7. Судейские чины теряют свою кажущуюся независимость. Как и прочие должностные лица общества, они должны были впредь избираться открыто, быть ответственными и сменяемыми.
Маркс полагал, что, если бы коммунальный строй установился в Париже и второстепенных центрах, старое централизованное правительство уступило бы место самоуправлению производителей и в провинции. Делегаты должны были строго придерживаться mandat imperatif (точной инструкции) своих избирателей и могли быть сменены в любое время.
По Марксу, Коммуна была, по сути дела, правительством рабочего класса, результатом борьбы производительного класса против класса присваивающего; она была открытой, наконец, политической формой, при которой могло совершиться экономическое освобождение труда. «Она хотела сделать индивидуальную собственность реальностью, превратив средства производства, землю и капитал, служащие в настоящее время прежде всего орудиями порабощения и эксплуатации труда, в орудия свободного ассоциированного труда. — Но ведь это коммунизм!»
Ф. Энгельс в письме А. Бебелю (18—28 марта 1875 г.) также проводит мысль о Коммуне как отмирающем государстве, о «полугосударстве». «Следовало бы бросить всю эту болтовню о государстве, особенно после Коммуны, которая не была уже государством в собственном смысле слова».
В российской Конституции сегодня местное самоуправление как бы отделяется и даже противопоставляется государству. Представляется, что идея эта заложена еще в названном письме Энгельса, в котором он отвергает возможность «народного» и «свободного» государства, противопоставляя ему коммунальное устройство. «...Когда становится возможным говорить о свободе, тогда государство как таковое перестает существовать. Мы предложили бы поэтому поставить везде вместо слова “государство ” слово “община” [Gemeinwesen], прекрасное старое немецкое слово, соответствующее французскому слову “коммуна”».

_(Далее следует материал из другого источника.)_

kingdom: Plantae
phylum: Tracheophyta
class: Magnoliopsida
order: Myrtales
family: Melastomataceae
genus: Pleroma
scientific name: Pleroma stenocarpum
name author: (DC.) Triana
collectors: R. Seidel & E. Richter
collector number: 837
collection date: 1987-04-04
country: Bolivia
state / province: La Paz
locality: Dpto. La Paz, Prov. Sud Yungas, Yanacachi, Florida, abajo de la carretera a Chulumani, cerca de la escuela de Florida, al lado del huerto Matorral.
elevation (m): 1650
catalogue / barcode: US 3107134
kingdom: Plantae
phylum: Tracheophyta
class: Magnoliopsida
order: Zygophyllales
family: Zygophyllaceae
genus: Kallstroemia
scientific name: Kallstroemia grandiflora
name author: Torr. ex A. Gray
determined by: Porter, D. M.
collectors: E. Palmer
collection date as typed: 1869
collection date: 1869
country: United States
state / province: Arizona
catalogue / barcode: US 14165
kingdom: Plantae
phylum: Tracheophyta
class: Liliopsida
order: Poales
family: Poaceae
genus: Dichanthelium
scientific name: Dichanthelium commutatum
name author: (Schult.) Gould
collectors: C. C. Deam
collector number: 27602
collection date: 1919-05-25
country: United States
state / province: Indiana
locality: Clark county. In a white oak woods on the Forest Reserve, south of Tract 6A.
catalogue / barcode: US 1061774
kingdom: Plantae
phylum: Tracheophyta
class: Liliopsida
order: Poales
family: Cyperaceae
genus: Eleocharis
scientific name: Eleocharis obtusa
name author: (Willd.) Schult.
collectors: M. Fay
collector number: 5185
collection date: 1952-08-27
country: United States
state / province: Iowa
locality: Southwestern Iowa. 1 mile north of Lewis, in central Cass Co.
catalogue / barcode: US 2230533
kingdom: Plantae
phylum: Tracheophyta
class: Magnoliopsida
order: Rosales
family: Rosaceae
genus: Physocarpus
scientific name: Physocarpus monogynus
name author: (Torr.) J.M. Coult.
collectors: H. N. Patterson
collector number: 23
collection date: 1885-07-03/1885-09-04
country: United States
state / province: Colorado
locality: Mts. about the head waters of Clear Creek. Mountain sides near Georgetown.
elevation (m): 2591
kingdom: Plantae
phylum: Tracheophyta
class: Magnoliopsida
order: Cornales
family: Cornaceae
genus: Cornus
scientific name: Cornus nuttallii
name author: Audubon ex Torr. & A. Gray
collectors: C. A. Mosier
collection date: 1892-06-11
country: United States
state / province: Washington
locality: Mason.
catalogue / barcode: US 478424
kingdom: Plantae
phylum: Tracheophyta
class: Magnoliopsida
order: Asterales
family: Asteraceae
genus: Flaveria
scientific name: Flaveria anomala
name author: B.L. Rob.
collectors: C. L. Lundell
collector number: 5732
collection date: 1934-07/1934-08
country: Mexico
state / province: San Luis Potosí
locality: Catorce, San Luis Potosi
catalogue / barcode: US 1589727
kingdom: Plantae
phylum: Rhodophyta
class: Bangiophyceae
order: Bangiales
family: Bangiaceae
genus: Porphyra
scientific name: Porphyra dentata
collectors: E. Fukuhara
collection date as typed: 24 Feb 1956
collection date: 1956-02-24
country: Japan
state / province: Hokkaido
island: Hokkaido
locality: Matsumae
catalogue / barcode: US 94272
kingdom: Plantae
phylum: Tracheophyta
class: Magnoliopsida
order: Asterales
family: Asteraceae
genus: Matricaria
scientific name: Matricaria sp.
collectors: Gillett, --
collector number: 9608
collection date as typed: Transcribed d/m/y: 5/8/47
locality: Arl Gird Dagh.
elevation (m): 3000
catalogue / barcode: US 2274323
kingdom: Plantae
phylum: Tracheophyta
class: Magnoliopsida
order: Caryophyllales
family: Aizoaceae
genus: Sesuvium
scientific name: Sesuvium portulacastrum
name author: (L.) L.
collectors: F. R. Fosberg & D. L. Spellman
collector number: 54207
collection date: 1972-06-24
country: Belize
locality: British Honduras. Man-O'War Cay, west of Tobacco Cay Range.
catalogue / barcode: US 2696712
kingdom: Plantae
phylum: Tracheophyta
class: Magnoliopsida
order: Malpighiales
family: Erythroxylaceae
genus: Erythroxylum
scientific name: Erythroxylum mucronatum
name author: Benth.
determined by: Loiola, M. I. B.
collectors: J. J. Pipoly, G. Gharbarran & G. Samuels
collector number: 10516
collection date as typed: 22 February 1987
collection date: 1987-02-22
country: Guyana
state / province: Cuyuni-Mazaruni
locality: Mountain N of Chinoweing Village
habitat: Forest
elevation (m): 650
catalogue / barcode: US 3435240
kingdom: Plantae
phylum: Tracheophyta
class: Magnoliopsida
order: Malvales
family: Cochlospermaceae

В работе «Критика Готской программы» Маркс изложил идеи о двух фазах развития коммунистического общества. Это было своевременно, поскольку после слома старой государственности и государство, и право какое-то время остаются. В первой фазе мы имеем дело не с таким коммунистическим обществом, которое развилось на своей собственной основе, а, напротив, с таким, которое только выходит как раз из капиталистического общества и которое поэтому во всех отношениях, в экономическом, нравственном и умственном, сохраняет еще родимые пятна старого общества. Отсюда Маркс делает вывод, который потом долгое время воспроизводили советские юристы: «Поэтому равное право здесь по принципу все еще является правом буржуазным...» Это равное право в одном отношении все еще ограничено буржуазными рамками. Право производителей пропорционально доставляемому ими труду; равенство состоит в том, что измерение производится равной мерой — трудом. Но один человек физически или умственно превосходит другого и, стало быть, доставляет за то же время большее количество труда или же способен работать дольше; а труд, для того чтобы он мог служить мерой, должен быть определен по длительности или по интенсивности, иначе он перестал бы быть мерой. Это равное право есть неравное право для неравного труда. Оно не признает никаких классовых различий, потому что каждый является только рабочим, как и все другие; но оно молчаливо признает неравную индивидуальную одаренность, а следовательно, и неравную работоспособность естественными привилегиями. Поэтому оно по своему содержанию есть право неравенства, как всякое право. Далее: один рабочий женат, другой нет, у одного больше детей, у другого меньше, и т. д. При равном труде и, следовательно, при равном участии в общественном потребительном фонде один получит на самом деле больше, чем другой, окажется богаче другого и т. п. Чтобы избежать всего этого, право, вместо того чтобы быть равным, должно бы быть неравным. Но эти недостатки неизбежны в первой фазе коммунистического общества, в том его виде, как оно выходит после долгих мук родов из капиталистического общества. «Право никогда не может быть выше, чем экономический строй и обусловленное им культурное развитие общества».
«На высшей фазе коммунистического общества, после того как исчезнет порабощающее человека подчинение его разделению труда; когда исчезнет вместе с этим противоположность умственного и физического труда; когда труд перестанет быть только средством для жизни, а станет сам первой потребностью жизни; когда вместе с всесторонним развитием индивидов вырастут и производительные силы и все источники общественного богатства польются полным потоком, лишь тогда можно будет совершенно преодолеть узкий горизонт буржуазного права, и общество сможет написать на своем знамени: Каждый по способности, каждому по потребностям!»